Coaches have to increasingly deal with emotional and physical stress that can influence their well-being and significantly reduce their passion and fulfillment. They face stressors including increased expectations, managing varying personalities, addressing athlete concerns, divisive social media platforms, recruiting wars, numerous administrative details, lack of financial resources, sacrificing personal time, and isolation. 

Many professions, including the areas of education, medicine, social work, first responders and law enforcement are known to also have a high prevalence of chronic job stress and burnout. A recent Gallup study of nearly 7,500 full-time employees found that 23% reported feeling burnt out at work very often or always, while an additional 44% reported feeling burnt out sometimes. No one is immune from burnout. 

Although a uniform definition of burnout does not exist, research in the field of sport and especially coaches has mainly focused on the widely accepted concept of burnout by Maslach und Jackson. They identified key symptoms of burnout, which included emotional exhaustion, depersonalization, and reduced personal accomplishment.

Personality has been identified as a factor in coaching burnout. The coaching profession finds goal-oriented, success-driven, caring and committed people who work long hours and sacrifice personal lives to foster and nurture the development of athletes. Many work for the love of sport and the love of their athletes. Pay, while important, is often secondary in the eyes of the coach.

In May 2019, the World Health Organization’s International Classification of Diseases 11th edition (ICD), which categorizes diseases for diagnosis by health care professionals and determines coverage by health insurers, was published, and burnout was classified as an official medical diagnosis for the first time. This new diagnosis is defined as a “syndrome conceptualized as resulting from chronic workplace stress that has not been successfully managed. It is characterized by three dimensions: 1) feelings of energy depletion or exhaustion; 2) increased mental distance from one’s job, or feelings of negativism or cynicism related to one’s job; and 3) reduced professional efficacy.”

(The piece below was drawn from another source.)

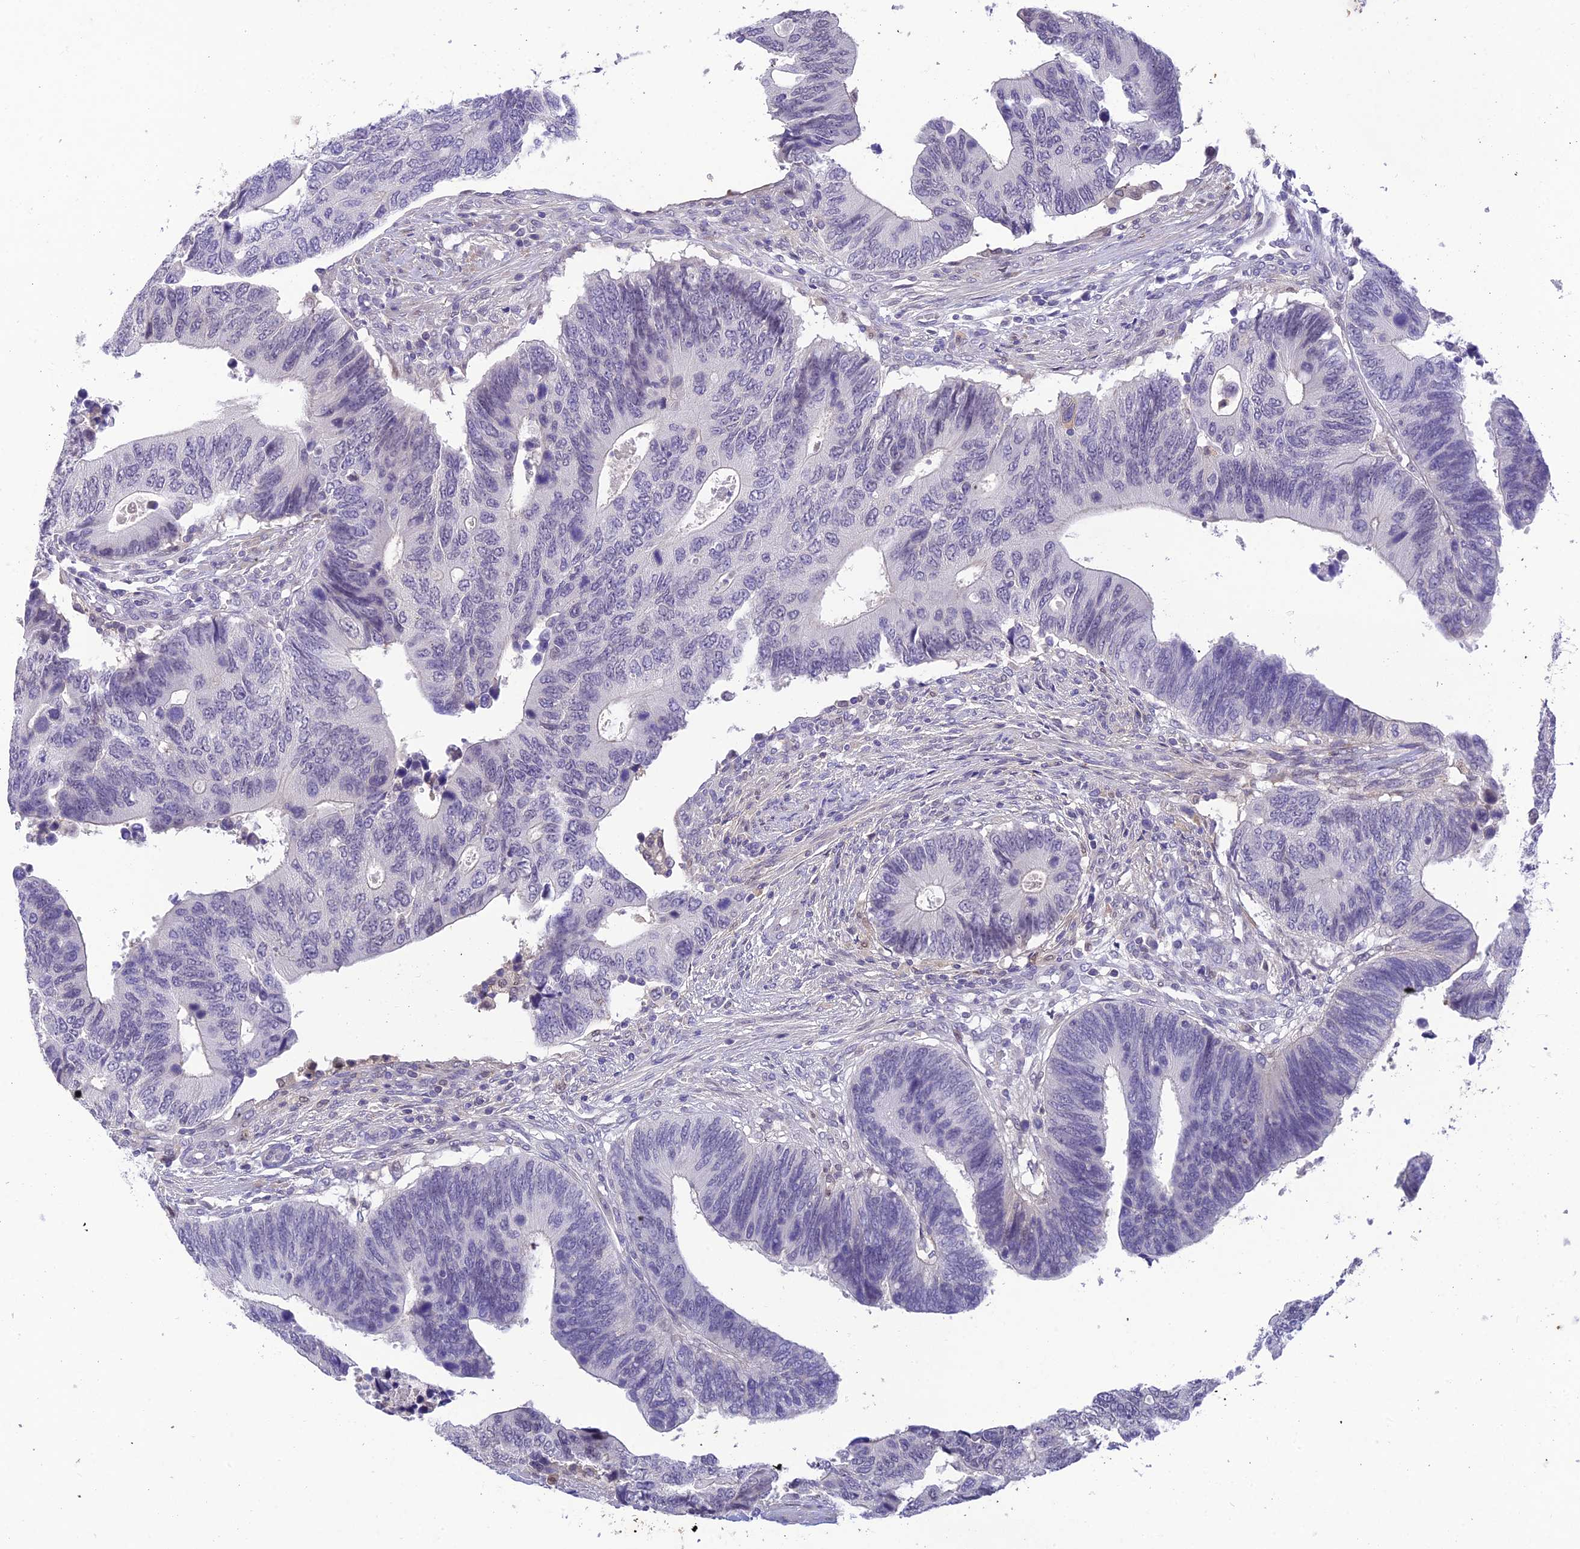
{"staining": {"intensity": "negative", "quantity": "none", "location": "none"}, "tissue": "colorectal cancer", "cell_type": "Tumor cells", "image_type": "cancer", "snomed": [{"axis": "morphology", "description": "Adenocarcinoma, NOS"}, {"axis": "topography", "description": "Colon"}], "caption": "Immunohistochemistry (IHC) image of neoplastic tissue: human colorectal cancer stained with DAB (3,3'-diaminobenzidine) displays no significant protein staining in tumor cells.", "gene": "BMT2", "patient": {"sex": "male", "age": 87}}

In what is thought to be one of the largest educational studies on burnout completed by the “Not Waiting for Superman” project, with approximately 10,000 respondents of teachers and coaches, an overwhelming number are experiencing burnout or are on their way to it.


Many coaches have historically “worn the causes” of burnout as a badge of honor. Causes such as working long hours, extensive travel, lack of sleep, lack of uninterrupted family time, self-induced pressure to win and poor nutrition. However, those issues are now just the starting point.

In the contemporary sports environment, “new” 21st century stressors are now requirements for the job of coach, which will require a different approach to managing one’s well-being and to rekindle his or her inner-fire and passion for success.